Repeat the entries below exactly. Begin with the first line and end with the line that contains "index dip: (66, 55)".

:: GIVEN DATA ::
----

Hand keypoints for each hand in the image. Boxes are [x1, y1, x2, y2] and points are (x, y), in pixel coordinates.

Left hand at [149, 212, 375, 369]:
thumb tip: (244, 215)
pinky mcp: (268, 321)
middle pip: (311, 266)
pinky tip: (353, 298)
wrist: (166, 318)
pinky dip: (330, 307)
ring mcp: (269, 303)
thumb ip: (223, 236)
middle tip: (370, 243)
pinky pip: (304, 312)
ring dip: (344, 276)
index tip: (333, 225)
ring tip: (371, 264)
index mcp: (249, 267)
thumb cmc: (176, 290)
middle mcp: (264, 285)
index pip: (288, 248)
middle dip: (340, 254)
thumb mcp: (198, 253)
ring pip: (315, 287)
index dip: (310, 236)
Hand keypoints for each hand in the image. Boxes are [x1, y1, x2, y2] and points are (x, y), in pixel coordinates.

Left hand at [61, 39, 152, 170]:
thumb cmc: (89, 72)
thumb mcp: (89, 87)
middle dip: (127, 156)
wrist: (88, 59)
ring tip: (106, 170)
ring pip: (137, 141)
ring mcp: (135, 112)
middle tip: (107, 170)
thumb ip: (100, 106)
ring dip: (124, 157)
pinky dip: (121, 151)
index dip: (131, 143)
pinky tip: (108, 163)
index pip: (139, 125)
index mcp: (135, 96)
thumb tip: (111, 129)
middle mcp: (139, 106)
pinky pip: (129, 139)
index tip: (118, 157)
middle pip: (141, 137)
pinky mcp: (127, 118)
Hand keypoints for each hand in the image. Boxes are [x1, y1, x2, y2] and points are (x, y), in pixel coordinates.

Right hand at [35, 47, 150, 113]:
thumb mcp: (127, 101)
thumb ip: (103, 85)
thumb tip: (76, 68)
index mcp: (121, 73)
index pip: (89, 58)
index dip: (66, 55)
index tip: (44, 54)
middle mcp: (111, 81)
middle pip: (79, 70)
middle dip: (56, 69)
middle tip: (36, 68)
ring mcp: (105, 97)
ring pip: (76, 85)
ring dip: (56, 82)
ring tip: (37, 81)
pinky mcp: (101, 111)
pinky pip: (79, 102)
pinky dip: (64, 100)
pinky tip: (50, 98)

----

:: RESPONSE FOR THIS EXERCISE ::
Hand keypoints for each hand in the image. Boxes are [x1, y1, x2, y2] and points are (x, y), in pixel coordinates.

Left hand at [149, 212, 375, 369]:
thumb tip: (244, 215)
pinky mcp: (268, 321)
middle pip: (311, 266)
pinky tip: (353, 298)
wrist: (166, 318)
pinky dip: (330, 307)
ring mcp: (269, 303)
thumb ip: (223, 236)
middle tip: (370, 243)
pinky pip: (304, 312)
ring dip: (344, 276)
index tip: (333, 225)
ring tip: (371, 264)
index mcp: (249, 267)
thumb cmc: (176, 290)
middle mcp: (264, 285)
index pip: (288, 248)
middle dip: (340, 254)
thumb mcp: (198, 253)
ring pip: (315, 287)
index dip: (310, 236)
Hand keypoints for each hand in the image. Boxes are [x1, y1, x2, y2] and points are (x, y), in pixel coordinates.

Left hand at [61, 39, 152, 170]:
thumb cmc: (89, 72)
thumb mcp: (89, 87)
middle dip: (127, 156)
wrist: (88, 59)
ring tip: (106, 170)
ring pip: (137, 141)
ring mcp: (135, 112)
middle tip: (107, 170)
thumb ip: (100, 106)
ring dip: (124, 157)
pinky dip: (121, 151)
index dip: (131, 143)
pinky tip: (108, 163)
index pip: (139, 125)
index mcp: (135, 96)
thumb tip: (111, 129)
middle mcp: (139, 106)
pinky pip: (129, 139)
index tip: (118, 157)
middle pip: (141, 137)
pinky mcp: (127, 118)
Hand keypoints for each hand in the image. Boxes are [x1, y1, x2, y2] and points are (x, y), in pixel coordinates.

Right hand at [35, 47, 150, 113]:
thumb mcp: (127, 101)
thumb ip: (103, 85)
thumb tip: (76, 68)
index mcp: (121, 73)
index pip: (89, 58)
index dip: (66, 55)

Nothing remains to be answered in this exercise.